SCOTTISH and Southern Energy (SSE) has not ruled out a return to nuclear power despite confirming plans to focus on other energy sources.
The Perth-based utility will sell its 25% stake in NuGen, a consortium planning to build a nuclear plant in Cumbria, so it can devote more cash to renewable and alternative-energy projects.
SSE said NuGen would have to make a multibillion-pound investment decision over plans for the plant near Sellafield in 2015, but just getting to that stage would drain significant resources.
Alistair Phillips-Davies, the group’s generation and supply director, said: “We have made it clear from the start of our involvement in NuGen that . . . our core investment in generation should be in renewable energy.”
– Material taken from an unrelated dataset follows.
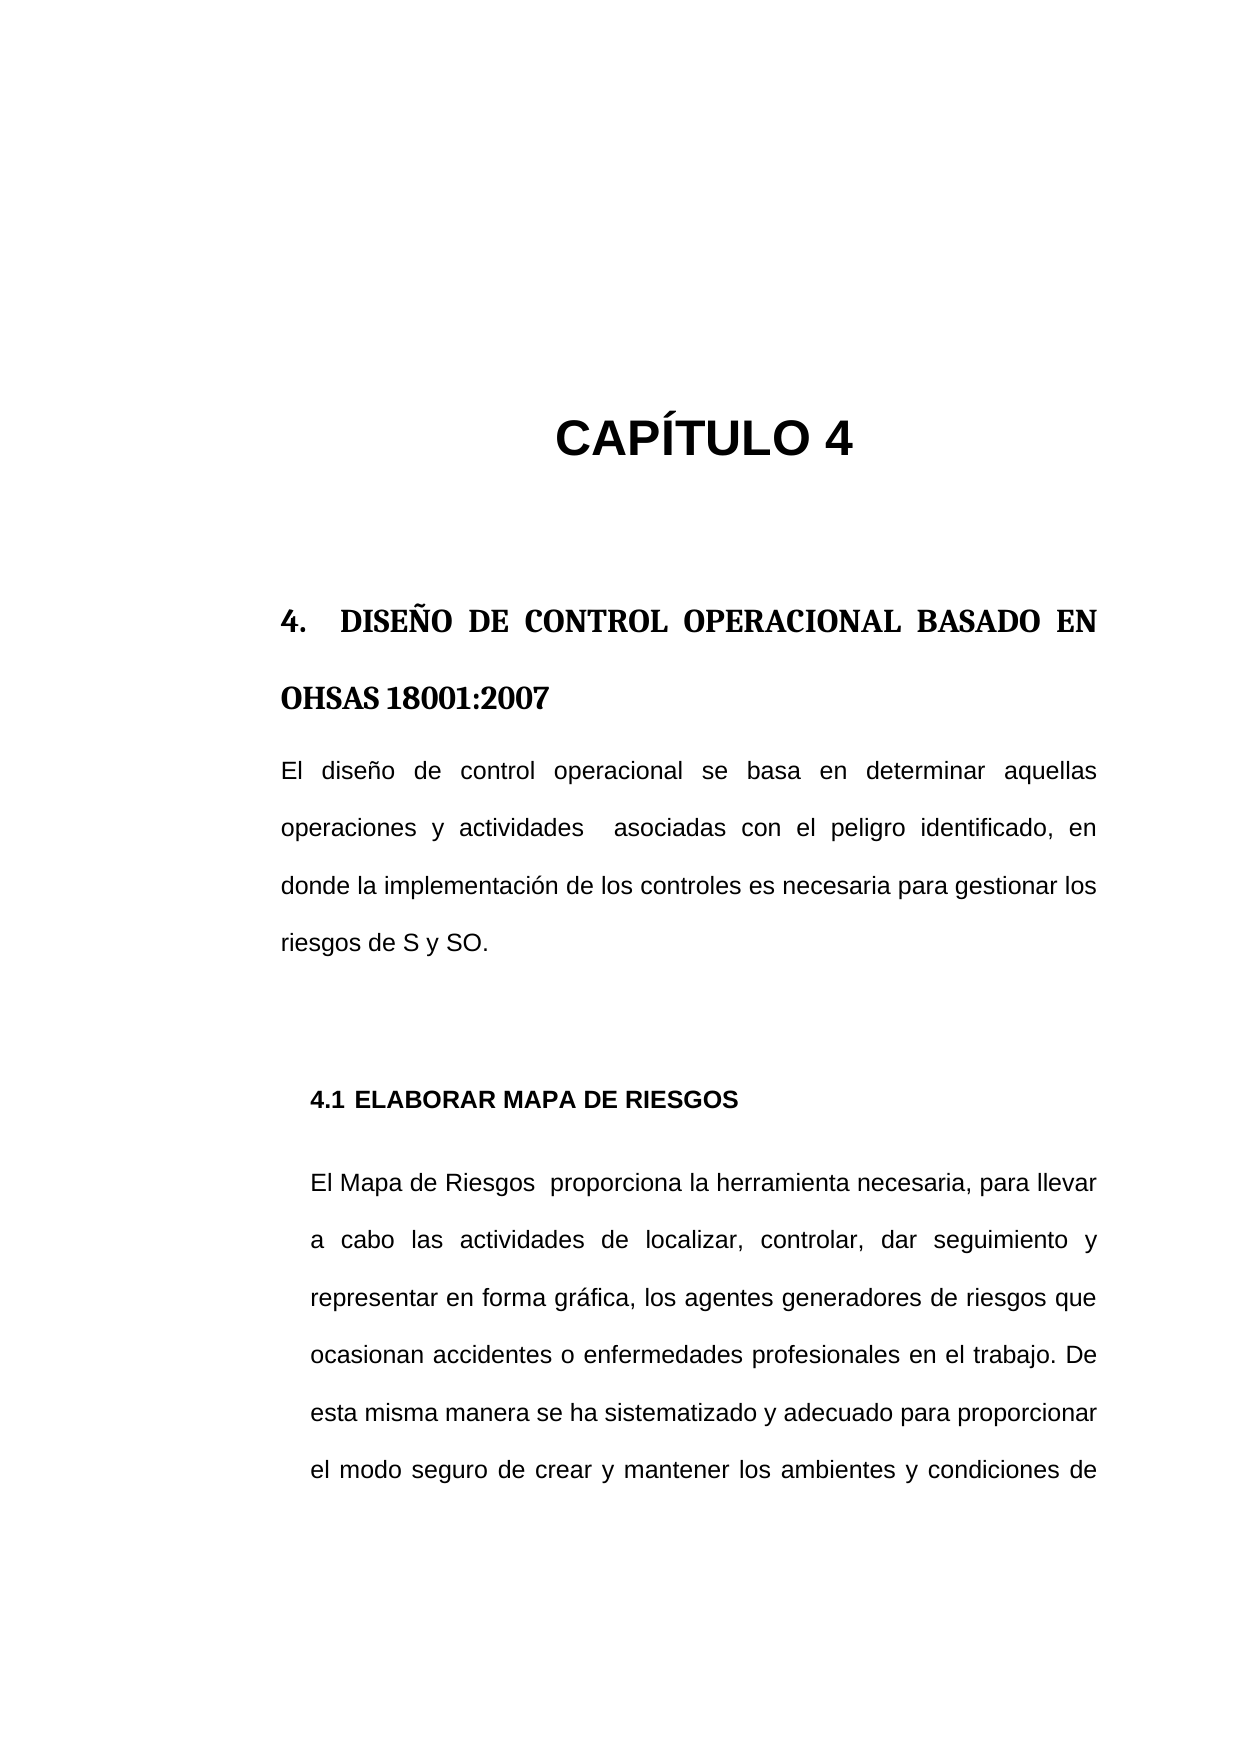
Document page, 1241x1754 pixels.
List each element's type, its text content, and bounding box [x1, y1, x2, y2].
“We have always adopted a cautious approach to the financial and other issues associated with nuclear-power development.
“For the time being, our resources are better deployed on business activities and technologies where we have the greatest knowledge and experience.”
The company might become involved in nuclear energy again, however.
Mr Phillips-Davies said it was clear there was public policy and planning impetus behind new nuclear developments. He added: “We may become involved again at a future date, either as an investor or as a purchaser of electricity.
“But for the moment our investment plans are focused on renewable-energy, gas-fired generation, including carbon capture and storage options, and alternative-energy developments.”
Fellow NuGen partners Iberdrola and GDF Suez said that they would raise their stakes in the consortium to 50% each.
In a joint statement, the companies said: “We are . . . highly confident about our prospects in respect of our development plans in west Cumbria and there is no reason why this decision by SSE should impact upon our plans or timetable.”